The most straightforward piece of reform, pretty much everywhere, is simply to remove all the subsidies for producing or consuming fossil fuels. Last year governments around the world threw $550 billion down that rathole—on everything from holding down the price of petrol in poor countries to encouraging companies to search for oil. By one count, such handouts led to extra consumption that was responsible for 36% of global carbon emissions in 1980-2010.

Falling prices provide an opportunity to rethink this nonsense. Cash-strapped developing countries such as India and Indonesia have bravely begun to cut fuel subsidies, freeing up money to spend on hospitals and schools. But the big oil exporters in the poor world, which tend to be the most egregious subsidisers of domestic fuel prices, have not followed their lead.

Venezuela is close to default, yet petrol still costs a few cents a litre in Caracas. And rich countries still underwrite the production of oil and gas. Why should American taxpayers pay for Exxon to find hydrocarbons? All these subsidies should be binned.
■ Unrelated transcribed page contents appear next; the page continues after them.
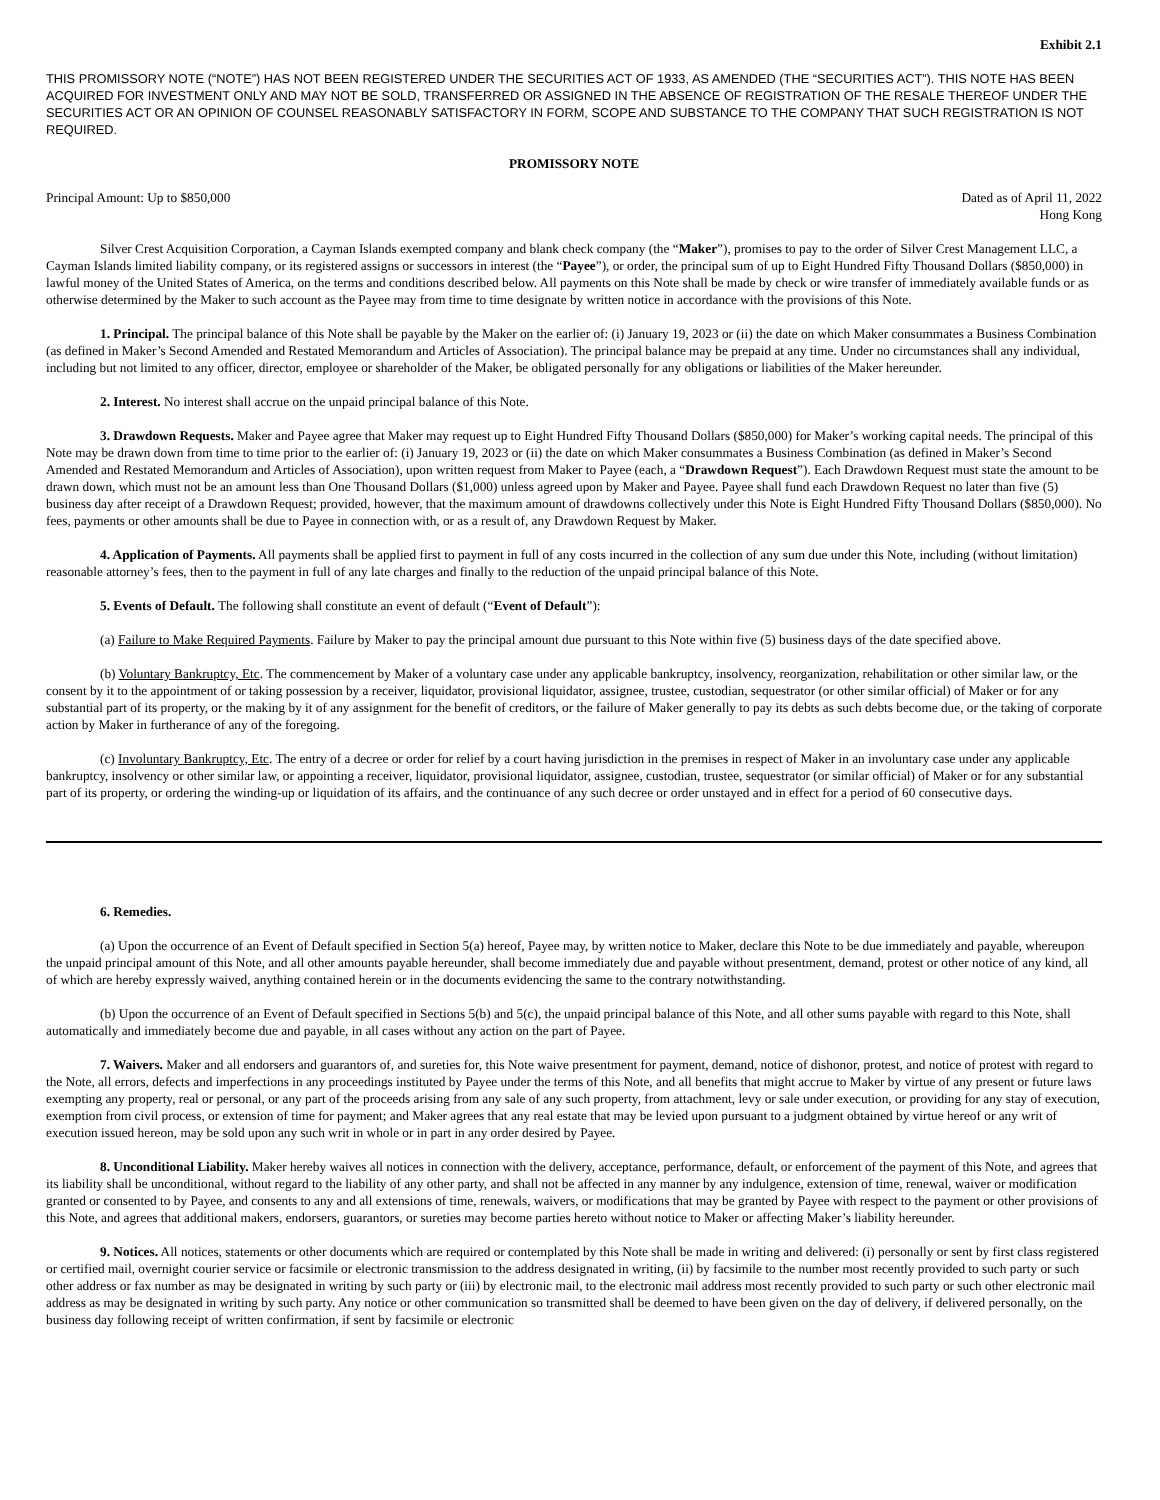Exhibit 2.1
THIS PROMISSORY NOTE (“NOTE”) HAS NOT BEEN REGISTERED UNDER THE SECURITIES ACT OF 1933, AS AMENDED (THE “SECURITIES ACT”). THIS NOTE HAS BEEN ACQUIRED FOR INVESTMENT ONLY AND MAY NOT BE SOLD, TRANSFERRED OR ASSIGNED IN THE ABSENCE OF REGISTRATION OF THE RESALE THEREOF UNDER THE SECURITIES ACT OR AN OPINION OF COUNSEL REASONABLY SATISFACTORY IN FORM, SCOPE AND SUBSTANCE TO THE COMPANY THAT SUCH REGISTRATION IS NOT REQUIRED.
PROMISSORY NOTE
Principal Amount: Up to $850,000
Dated as of April 11, 2022
Hong Kong
Silver Crest Acquisition Corporation, a Cayman Islands exempted company and blank check company (the “Maker”), promises to pay to the order of Silver Crest Management LLC, a Cayman Islands limited liability company, or its registered assigns or successors in interest (the “Payee”), or order, the principal sum of up to Eight Hundred Fifty Thousand Dollars ($850,000) in lawful money of the United States of America, on the terms and conditions described below. All payments on this Note shall be made by check or wire transfer of immediately available funds or as otherwise determined by the Maker to such account as the Payee may from time to time designate by written notice in accordance with the provisions of this Note.
1. Principal. The principal balance of this Note shall be payable by the Maker on the earlier of: (i) January 19, 2023 or (ii) the date on which Maker consummates a Business Combination (as defined in Maker’s Second Amended and Restated Memorandum and Articles of Association). The principal balance may be prepaid at any time. Under no circumstances shall any individual, including but not limited to any officer, director, employee or shareholder of the Maker, be obligated personally for any obligations or liabilities of the Maker hereunder.
2. Interest. No interest shall accrue on the unpaid principal balance of this Note.
3. Drawdown Requests. Maker and Payee agree that Maker may request up to Eight Hundred Fifty Thousand Dollars ($850,000) for Maker’s working capital needs. The principal of this Note may be drawn down from time to time prior to the earlier of: (i) January 19, 2023 or (ii) the date on which Maker consummates a Business Combination (as defined in Maker’s Second Amended and Restated Memorandum and Articles of Association), upon written request from Maker to Payee (each, a “Drawdown Request”). Each Drawdown Request must state the amount to be drawn down, which must not be an amount less than One Thousand Dollars ($1,000) unless agreed upon by Maker and Payee. Payee shall fund each Drawdown Request no later than five (5) business day after receipt of a Drawdown Request; provided, however, that the maximum amount of drawdowns collectively under this Note is Eight Hundred Fifty Thousand Dollars ($850,000). No fees, payments or other amounts shall be due to Payee in connection with, or as a result of, any Drawdown Request by Maker.
4. Application of Payments. All payments shall be applied first to payment in full of any costs incurred in the collection of any sum due under this Note, including (without limitation) reasonable attorney’s fees, then to the payment in full of any late charges and finally to the reduction of the unpaid principal balance of this Note.
5. Events of Default. The following shall constitute an event of default (“Event of Default”):
(a) Failure to Make Required Payments. Failure by Maker to pay the principal amount due pursuant to this Note within five (5) business days of the date specified above.
(b) Voluntary Bankruptcy, Etc. The commencement by Maker of a voluntary case under any applicable bankruptcy, insolvency, reorganization, rehabilitation or other similar law, or the consent by it to the appointment of or taking possession by a receiver, liquidator, provisional liquidator, assignee, trustee, custodian, sequestrator (or other similar official) of Maker or for any substantial part of its property, or the making by it of any assignment for the benefit of creditors, or the failure of Maker generally to pay its debts as such debts become due, or the taking of corporate action by Maker in furtherance of any of the foregoing.
(c) Involuntary Bankruptcy, Etc. The entry of a decree or order for relief by a court having jurisdiction in the premises in respect of Maker in an involuntary case under any applicable bankruptcy, insolvency or other similar law, or appointing a receiver, liquidator, provisional liquidator, assignee, custodian, trustee, sequestrator (or similar official) of Maker or for any substantial part of its property, or ordering the winding-up or liquidation of its affairs, and the continuance of any such decree or order unstayed and in effect for a period of 60 consecutive days.
6. Remedies.
(a) Upon the occurrence of an Event of Default specified in Section 5(a) hereof, Payee may, by written notice to Maker, declare this Note to be due immediately and payable, whereupon the unpaid principal amount of this Note, and all other amounts payable hereunder, shall become immediately due and payable without presentment, demand, protest or other notice of any kind, all of which are hereby expressly waived, anything contained herein or in the documents evidencing the same to the contrary notwithstanding.
(b) Upon the occurrence of an Event of Default specified in Sections 5(b) and 5(c), the unpaid principal balance of this Note, and all other sums payable with regard to this Note, shall automatically and immediately become due and payable, in all cases without any action on the part of Payee.
7. Waivers. Maker and all endorsers and guarantors of, and sureties for, this Note waive presentment for payment, demand, notice of dishonor, protest, and notice of protest with regard to the Note, all errors, defects and imperfections in any proceedings instituted by Payee under the terms of this Note, and all benefits that might accrue to Maker by virtue of any present or future laws exempting any property, real or personal, or any part of the proceeds arising from any sale of any such property, from attachment, levy or sale under execution, or providing for any stay of execution, exemption from civil process, or extension of time for payment; and Maker agrees that any real estate that may be levied upon pursuant to a judgment obtained by virtue hereof or any writ of execution issued hereon, may be sold upon any such writ in whole or in part in any order desired by Payee.
8. Unconditional Liability. Maker hereby waives all notices in connection with the delivery, acceptance, performance, default, or enforcement of the payment of this Note, and agrees that its liability shall be unconditional, without regard to the liability of any other party, and shall not be affected in any manner by any indulgence, extension of time, renewal, waiver or modification granted or consented to by Payee, and consents to any and all extensions of time, renewals, waivers, or modifications that may be granted by Payee with respect to the payment or other provisions of this Note, and agrees that additional makers, endorsers, guarantors, or sureties may become parties hereto without notice to Maker or affecting Maker’s liability hereunder.
9. Notices. All notices, statements or other documents which are required or contemplated by this Note shall be made in writing and delivered: (i) personally or sent by first class registered or certified mail, overnight courier service or facsimile or electronic transmission to the address designated in writing, (ii) by facsimile to the number most recently provided to such party or such other address or fax number as may be designated in writing by such party or (iii) by electronic mail, to the electronic mail address most recently provided to such party or such other electronic mail address as may be designated in writing by such party. Any notice or other communication so transmitted shall be deemed to have been given on the day of delivery, if delivered personally, on the business day following receipt of written confirmation, if sent by facsimile or electronic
What a better policy would look like
 
That should be just the beginning. Politicians, for the most part, have refused to raise taxes on fossil fuels in recent years, on the grounds that making driving or heating homes more expensive would not only annoy voters but also hurt the economy. With petrol and natural gas getting cheaper by the day, that excuse has gone. Higher taxes would encourage conservation, dampen future price swings and provide a more sensible way for governments to raise money.

An obvious starting point is to target petrol. America’s federal government levies a tax of just 18 cents a gallon (five cents a litre)—a figure that it has not dared change since 1993. Even better would be a tax on carbon. Burning fossil fuels harms the health of both the planet and its inhabitants. Taxing carbon would nudge energy firms and consumers towards using cleaner fuels. As fuel prices fall, a carbon tax is becoming less politically daunting.

That points to the biggest blessing cheaper energy brings: the chance to inject some coherence into the world’s energy policies. Governments have a legitimate role in making sure that energy is abundant, clean and secure. But they need to learn the difference between picking goals and deciding how to reach them. Broad incentives are fine; second-guessing scientists and investors is not. A carbon tax, in other words, is a much better way to reduce emissions of greenhouse gases than subsidies for windmills and nuclear plants.

By the same token, in the name of security of supply, governments should be encouraging the growth of seamless global energy markets. Scrapping unfair obstacles to energy investments is just as important as dispensing with subsidies. The more cross-border pipelines and power cables the better. America should approve Keystone XL and lift its export restrictions, while European politicians should make it much easier to exploit the oil and gas in the shale beneath their feet.

This ambitious to-do list will drive regiments of energy lobbyists potty. But for the first time in years it is within the realm of the politically possible. And it would plainly lead to a more efficient and greener energy future. So our message to politicians is a simple one. Seize the day.